Supplied text>

__________________________________________________

I don't know "math language" so I couldn't use the GBE formula cited on wikipedia. I tried a simple layman terms approximation just using the known parameters...

Assumed stars with mass of the sun (1.98892e+30 kilograms). They need to be accelerated to greater than 1000km/s to escape (but this figure is for our solar system's distance from the center, so it doesn't account for the much greater velocities needed for objects near the center).
This requires 9.945E+41 joules of relativistic kinetic energy for the sun.
The sun has a cross sectional area of 3.04385e+18 meters (half its surface area), and the sphere area of the 100,000 light year Milky Way Galaxy is
31,415,926,535 light years.

Therefore, the energy applied per square light year is 3.12431389e+52 joules.

__________________________________________________

Records provided>
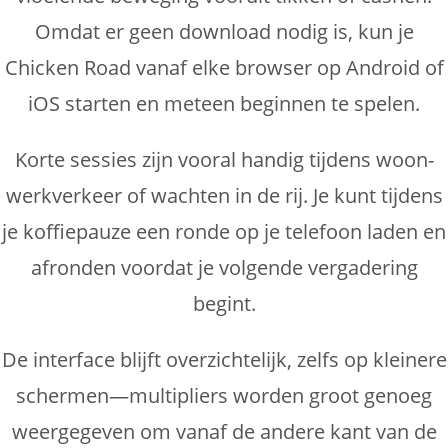
Omdat er geen download nodig is, kun je
Chicken Road vanaf elke browser op Android of
iOS starten en meteen beginnen te spelen.
Korte sessies zijn vooral handig tijdens woon-
werkverkeer of wachten in de rij. Je kunt tijdens
je koffiepauze een ronde op je telefoon laden en
afronden voordat je volgende vergadering
begint.
De interface blijft overzichtelijk, zelfs op kleinere
schermen—multipliers worden groot genoeg
weergegeven om vanaf de andere kant van de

__________________________________________________

Activity list>
a) According to the galaxy escape-energy calculation, what speed must a star exceed to escape?
b) List every number in the galaxy escape-energy calculation that comes with a unit of measurement, together with that unit.
c) Carry the galaxy escape-energy calculation forward from its last sentence.
The rows have no connection to the galaxy escape-energy calculation.

Task-by-task answers>
a) Greater than 1000 km/s.

b)
- 1.98892e+30 kilograms
- 1000 km/s
- 9.945E+41 joules
- 3.04385e+18 meters
- 100,000 light year
- 31,415,926,535 light years
- 3.12431389e+52 joules

c)
However we still need to apply enough energy per the area that stars would reside in, so we need the difference between the sun and the sphere, which is 97,643,203.5, and we times the previous figure showing the amount of joules to get the required amount of energy per every area of the sphere that equals the area of the sun.

Gravitational Binding Energy: >3.05068017e+60 joules

This is 76.2670042 times the visible total mass-energy, and 30.5068017 times the total mass-energy estimate which includes dark matter and dark energy (You can find this cited on wikipedia).



So, have I gone wrong anywhere? I sort of doubt this has ever been calculated before, due to impossibility of occurrence in nature.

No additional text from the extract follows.